Provided data –
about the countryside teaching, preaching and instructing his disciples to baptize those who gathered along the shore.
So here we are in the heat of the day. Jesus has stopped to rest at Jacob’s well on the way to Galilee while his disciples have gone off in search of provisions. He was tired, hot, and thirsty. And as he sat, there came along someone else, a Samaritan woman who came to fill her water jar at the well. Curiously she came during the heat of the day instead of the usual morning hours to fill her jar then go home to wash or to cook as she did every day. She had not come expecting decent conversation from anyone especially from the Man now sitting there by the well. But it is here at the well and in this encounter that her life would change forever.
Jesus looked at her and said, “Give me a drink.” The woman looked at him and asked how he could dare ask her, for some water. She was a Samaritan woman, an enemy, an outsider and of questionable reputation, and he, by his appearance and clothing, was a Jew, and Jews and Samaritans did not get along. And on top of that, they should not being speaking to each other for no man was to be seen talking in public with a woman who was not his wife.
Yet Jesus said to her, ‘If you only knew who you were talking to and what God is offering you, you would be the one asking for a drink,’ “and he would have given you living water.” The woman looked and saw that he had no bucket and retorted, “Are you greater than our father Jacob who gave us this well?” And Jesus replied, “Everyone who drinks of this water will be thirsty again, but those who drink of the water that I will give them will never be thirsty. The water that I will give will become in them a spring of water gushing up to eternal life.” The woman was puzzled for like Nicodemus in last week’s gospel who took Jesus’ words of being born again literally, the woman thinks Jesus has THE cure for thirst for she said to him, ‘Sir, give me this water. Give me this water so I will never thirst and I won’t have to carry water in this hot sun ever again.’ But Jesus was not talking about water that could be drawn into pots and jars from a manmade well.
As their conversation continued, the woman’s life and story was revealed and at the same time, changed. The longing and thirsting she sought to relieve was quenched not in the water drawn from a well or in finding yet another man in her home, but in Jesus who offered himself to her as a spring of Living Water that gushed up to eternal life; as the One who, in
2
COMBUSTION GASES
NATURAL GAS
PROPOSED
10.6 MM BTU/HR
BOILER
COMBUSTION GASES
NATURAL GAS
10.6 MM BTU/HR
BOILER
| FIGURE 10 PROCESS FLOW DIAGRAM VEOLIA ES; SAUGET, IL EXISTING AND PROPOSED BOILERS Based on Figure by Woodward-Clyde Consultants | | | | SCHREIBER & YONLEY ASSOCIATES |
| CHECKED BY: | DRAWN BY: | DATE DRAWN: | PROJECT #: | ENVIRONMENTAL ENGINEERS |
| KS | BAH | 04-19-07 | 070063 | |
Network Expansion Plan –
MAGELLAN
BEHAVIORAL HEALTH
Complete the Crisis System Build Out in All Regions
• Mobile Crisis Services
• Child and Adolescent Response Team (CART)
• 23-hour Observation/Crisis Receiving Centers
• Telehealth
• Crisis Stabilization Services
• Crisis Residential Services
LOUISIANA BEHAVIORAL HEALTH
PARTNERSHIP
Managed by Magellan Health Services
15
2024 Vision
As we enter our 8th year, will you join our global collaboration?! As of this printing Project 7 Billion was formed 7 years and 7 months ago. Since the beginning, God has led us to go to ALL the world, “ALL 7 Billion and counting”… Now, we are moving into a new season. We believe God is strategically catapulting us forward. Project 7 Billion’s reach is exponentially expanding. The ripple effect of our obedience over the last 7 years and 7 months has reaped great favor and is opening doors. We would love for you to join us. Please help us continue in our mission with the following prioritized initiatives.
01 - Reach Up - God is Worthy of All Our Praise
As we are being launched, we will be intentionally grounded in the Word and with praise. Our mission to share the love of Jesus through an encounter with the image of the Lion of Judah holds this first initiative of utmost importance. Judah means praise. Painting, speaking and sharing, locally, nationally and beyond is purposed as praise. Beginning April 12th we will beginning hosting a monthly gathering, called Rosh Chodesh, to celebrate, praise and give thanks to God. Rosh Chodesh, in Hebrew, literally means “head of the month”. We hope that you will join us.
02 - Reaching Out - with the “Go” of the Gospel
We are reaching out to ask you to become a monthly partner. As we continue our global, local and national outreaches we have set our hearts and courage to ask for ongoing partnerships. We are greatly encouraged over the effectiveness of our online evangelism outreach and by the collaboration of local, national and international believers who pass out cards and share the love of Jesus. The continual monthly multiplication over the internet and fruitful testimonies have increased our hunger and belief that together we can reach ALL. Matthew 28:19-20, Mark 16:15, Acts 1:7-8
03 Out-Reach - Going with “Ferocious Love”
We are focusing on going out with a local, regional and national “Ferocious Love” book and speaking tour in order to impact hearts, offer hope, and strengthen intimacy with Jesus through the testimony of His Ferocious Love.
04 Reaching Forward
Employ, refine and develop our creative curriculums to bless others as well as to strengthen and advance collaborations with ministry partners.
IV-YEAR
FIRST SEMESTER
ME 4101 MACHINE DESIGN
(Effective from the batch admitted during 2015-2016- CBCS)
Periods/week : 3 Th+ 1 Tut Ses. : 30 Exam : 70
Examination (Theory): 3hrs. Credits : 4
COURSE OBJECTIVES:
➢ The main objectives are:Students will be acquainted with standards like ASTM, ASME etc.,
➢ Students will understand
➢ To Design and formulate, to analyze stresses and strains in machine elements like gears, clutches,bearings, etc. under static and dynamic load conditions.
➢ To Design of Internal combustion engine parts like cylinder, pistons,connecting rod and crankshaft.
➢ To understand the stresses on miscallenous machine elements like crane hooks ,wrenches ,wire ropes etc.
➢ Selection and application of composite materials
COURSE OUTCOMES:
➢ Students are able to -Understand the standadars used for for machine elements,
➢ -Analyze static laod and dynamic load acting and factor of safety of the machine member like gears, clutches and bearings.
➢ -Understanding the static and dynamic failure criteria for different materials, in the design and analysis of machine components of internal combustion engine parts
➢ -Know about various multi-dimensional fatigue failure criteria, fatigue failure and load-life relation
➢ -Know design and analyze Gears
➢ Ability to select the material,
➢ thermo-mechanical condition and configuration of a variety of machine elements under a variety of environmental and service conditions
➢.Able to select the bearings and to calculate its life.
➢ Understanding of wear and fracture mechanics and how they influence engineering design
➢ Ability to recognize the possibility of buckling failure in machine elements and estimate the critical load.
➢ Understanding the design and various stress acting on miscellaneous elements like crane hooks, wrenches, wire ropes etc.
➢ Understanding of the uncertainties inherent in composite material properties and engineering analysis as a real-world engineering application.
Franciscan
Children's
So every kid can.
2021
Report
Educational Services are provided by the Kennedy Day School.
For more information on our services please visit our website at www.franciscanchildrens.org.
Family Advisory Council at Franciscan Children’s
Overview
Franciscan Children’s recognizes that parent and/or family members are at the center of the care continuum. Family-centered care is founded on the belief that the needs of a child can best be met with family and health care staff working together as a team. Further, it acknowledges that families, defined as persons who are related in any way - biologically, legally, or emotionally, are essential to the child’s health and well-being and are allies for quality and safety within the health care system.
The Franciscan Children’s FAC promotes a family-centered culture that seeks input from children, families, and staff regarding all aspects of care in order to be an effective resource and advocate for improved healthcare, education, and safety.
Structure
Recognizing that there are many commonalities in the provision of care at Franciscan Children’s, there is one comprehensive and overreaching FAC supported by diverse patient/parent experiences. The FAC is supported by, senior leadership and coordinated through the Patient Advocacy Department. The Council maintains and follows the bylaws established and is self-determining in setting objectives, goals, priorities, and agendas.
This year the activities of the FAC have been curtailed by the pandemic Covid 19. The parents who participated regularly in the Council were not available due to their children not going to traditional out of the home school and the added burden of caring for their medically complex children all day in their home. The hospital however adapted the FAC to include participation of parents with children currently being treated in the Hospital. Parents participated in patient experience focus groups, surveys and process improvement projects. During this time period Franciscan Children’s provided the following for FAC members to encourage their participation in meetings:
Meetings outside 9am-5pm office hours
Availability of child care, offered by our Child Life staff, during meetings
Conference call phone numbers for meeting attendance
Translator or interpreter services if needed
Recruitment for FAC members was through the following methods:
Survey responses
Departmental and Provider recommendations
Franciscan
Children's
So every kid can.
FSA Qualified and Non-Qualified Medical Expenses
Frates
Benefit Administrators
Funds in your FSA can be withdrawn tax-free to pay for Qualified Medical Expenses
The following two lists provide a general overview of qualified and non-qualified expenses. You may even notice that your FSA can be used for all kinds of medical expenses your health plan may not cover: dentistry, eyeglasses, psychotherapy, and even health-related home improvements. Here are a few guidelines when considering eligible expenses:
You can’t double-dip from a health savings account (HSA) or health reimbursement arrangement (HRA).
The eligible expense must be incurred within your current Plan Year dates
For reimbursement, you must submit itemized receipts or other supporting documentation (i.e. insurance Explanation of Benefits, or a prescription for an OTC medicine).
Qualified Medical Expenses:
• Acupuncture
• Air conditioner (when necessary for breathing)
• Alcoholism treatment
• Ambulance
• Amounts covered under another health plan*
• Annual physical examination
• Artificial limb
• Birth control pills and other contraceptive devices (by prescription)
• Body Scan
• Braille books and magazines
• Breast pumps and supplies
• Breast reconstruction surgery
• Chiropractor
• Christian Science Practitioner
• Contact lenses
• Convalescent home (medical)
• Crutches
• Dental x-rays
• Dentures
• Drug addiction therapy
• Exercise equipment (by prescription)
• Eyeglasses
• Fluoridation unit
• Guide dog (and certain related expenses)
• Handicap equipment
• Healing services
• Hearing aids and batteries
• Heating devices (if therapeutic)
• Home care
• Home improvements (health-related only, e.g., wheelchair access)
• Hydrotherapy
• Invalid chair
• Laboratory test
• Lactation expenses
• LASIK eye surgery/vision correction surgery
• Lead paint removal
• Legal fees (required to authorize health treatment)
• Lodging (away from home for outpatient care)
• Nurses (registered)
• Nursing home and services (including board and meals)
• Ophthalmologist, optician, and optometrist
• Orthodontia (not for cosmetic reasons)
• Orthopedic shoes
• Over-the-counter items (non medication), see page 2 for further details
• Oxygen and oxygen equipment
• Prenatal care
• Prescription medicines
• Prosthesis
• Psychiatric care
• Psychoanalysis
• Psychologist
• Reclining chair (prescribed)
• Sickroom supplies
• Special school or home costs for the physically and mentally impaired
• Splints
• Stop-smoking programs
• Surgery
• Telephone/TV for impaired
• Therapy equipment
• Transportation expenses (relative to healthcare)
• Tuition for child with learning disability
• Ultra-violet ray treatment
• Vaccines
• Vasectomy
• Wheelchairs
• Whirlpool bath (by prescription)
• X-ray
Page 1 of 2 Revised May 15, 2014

Task instructions – Across the records, how many lines carry the word "engineering"? The answer should be a number alone.

Completed task – 2